In a presidential election in which most professional pollsters and D.C. politicos were — again — as wrong as sin on Sunday, anxious Americans watching the results trickle in this week might have been better served by simply asking a Canby High schooler.
The high school held its schoolwide election simulation on Tuesday, and students not only accurately predicted the winner — but came within a couple percentage points of his margin of victory.
In the exercise, students were asked to cast votes during their second-period classes — which were also assigned states and electoral college votes.
Of those who voted (the school saw about 75% turnout, according to Principal Greg Dinse), 53.1% chose former Vice President Joe Biden — who on Saturday was declared the winner of the real election after building an insurmountable lead in Pennsylvania.
While votes are still being tallied, Biden has captured about 50.7% of the national popular vote as of Sunday morning.
The high school was even more accurate in predicting the electoral college — the real decider of White House residents, according to the Constitution. Their breakdown gave 51.2% of the available electoral votes to Biden.
On the national level, several states have yet to be called, but most media outlets projected the president-elect had won 279 electoral votes (the Associated Press has also called Arizona and its 11 votes for Biden, giving him a total of 290).
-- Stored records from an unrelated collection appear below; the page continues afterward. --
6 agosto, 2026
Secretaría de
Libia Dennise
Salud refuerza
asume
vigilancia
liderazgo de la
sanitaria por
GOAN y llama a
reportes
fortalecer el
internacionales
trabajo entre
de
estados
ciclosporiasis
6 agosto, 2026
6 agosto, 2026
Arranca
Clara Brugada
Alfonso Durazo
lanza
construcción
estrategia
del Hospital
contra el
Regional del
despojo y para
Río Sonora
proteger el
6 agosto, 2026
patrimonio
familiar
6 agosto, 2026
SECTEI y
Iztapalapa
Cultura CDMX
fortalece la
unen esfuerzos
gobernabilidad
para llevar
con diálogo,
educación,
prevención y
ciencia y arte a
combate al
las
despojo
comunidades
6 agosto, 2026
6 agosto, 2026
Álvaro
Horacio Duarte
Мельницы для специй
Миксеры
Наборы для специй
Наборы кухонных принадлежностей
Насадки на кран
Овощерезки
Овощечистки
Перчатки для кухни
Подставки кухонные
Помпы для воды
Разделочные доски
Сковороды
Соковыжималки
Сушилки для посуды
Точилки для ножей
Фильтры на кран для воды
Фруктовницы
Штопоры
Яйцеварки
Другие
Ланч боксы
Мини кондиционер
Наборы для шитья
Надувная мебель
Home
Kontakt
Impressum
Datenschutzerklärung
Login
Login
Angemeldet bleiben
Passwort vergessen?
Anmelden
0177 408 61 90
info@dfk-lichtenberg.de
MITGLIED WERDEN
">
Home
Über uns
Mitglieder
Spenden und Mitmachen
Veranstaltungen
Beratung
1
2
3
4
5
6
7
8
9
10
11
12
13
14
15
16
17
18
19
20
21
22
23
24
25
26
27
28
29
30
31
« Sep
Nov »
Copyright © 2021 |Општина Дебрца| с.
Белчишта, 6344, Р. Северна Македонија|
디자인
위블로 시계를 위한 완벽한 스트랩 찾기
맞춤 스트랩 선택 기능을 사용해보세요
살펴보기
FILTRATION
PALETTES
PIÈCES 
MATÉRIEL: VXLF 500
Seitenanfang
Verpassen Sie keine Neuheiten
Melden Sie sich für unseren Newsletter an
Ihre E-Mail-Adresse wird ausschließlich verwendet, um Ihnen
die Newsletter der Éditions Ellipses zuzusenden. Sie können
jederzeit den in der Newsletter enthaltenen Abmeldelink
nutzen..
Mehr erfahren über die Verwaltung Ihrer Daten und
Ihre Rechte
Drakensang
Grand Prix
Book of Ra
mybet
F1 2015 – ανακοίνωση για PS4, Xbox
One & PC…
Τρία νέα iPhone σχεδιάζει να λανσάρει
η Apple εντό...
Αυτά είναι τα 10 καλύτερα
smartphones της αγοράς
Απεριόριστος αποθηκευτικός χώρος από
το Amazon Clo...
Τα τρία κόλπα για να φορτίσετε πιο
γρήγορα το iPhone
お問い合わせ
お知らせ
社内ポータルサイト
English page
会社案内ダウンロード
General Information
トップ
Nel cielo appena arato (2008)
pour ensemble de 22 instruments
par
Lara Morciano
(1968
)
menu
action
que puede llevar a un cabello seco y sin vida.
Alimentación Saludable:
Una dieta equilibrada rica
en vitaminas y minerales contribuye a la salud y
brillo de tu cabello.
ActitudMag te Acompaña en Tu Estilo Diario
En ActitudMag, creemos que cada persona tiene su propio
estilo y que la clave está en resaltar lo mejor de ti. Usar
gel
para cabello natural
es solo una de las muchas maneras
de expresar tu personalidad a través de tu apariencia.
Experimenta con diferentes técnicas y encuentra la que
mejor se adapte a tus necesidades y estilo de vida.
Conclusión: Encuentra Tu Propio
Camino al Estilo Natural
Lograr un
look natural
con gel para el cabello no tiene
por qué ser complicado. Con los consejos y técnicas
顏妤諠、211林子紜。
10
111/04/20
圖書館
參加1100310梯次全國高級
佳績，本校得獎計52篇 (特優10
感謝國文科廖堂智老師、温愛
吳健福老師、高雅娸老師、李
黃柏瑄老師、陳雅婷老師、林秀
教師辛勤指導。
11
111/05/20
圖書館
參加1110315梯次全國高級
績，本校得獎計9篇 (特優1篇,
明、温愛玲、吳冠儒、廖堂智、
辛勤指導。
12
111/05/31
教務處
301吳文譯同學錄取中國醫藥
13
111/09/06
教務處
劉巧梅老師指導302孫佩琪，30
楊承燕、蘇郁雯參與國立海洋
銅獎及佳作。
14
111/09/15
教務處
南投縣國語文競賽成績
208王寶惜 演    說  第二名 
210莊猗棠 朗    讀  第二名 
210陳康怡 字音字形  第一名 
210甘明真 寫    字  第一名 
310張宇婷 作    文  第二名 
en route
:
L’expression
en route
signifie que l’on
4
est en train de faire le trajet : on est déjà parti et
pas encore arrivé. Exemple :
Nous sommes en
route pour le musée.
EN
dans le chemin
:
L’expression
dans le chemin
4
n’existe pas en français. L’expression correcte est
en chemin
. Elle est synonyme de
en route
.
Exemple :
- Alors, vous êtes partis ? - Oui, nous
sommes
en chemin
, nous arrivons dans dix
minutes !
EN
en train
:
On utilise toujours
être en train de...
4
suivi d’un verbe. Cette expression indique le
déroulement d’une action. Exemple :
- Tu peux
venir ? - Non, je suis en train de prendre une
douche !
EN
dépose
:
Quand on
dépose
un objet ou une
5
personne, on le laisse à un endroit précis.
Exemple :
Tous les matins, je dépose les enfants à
Taking the percentage of only the states that all major outlets agree Biden has won would give him 51.8% of the electoral college — roughly within a half a percent of the exercise by CHS students predicted.
On the other hand, Donald Trump, the incumbent president, did not do as well in the students’ poll as he did in the national race — or with Canby’s legal voters, for that matter.
In the high school exercise, President Trump took 43.3% of the popular vote and 48.7% of electoral votes.
Libertarian Jo Jorgensen did well with the high school, collecting 3.4% of the popular vote — nearly three times better than her real performance on Tuesday night. She even received a single electoral vote, thanks to the independent-thinking voters of Maine’s Second Congressional District.
In an email to high school students and families, Principal Dinse noted that the simulation had also closely mirrored the national election in 2016, so these kids might really be onto something.
The previous week, Canby High leadership students had hosted the high school’s first “Student Town Hall,” which offered an opportunity for students to express their political opinions and concerns in an engaging and civil format, moderated by CHS social studies teacher Bob Hammitt.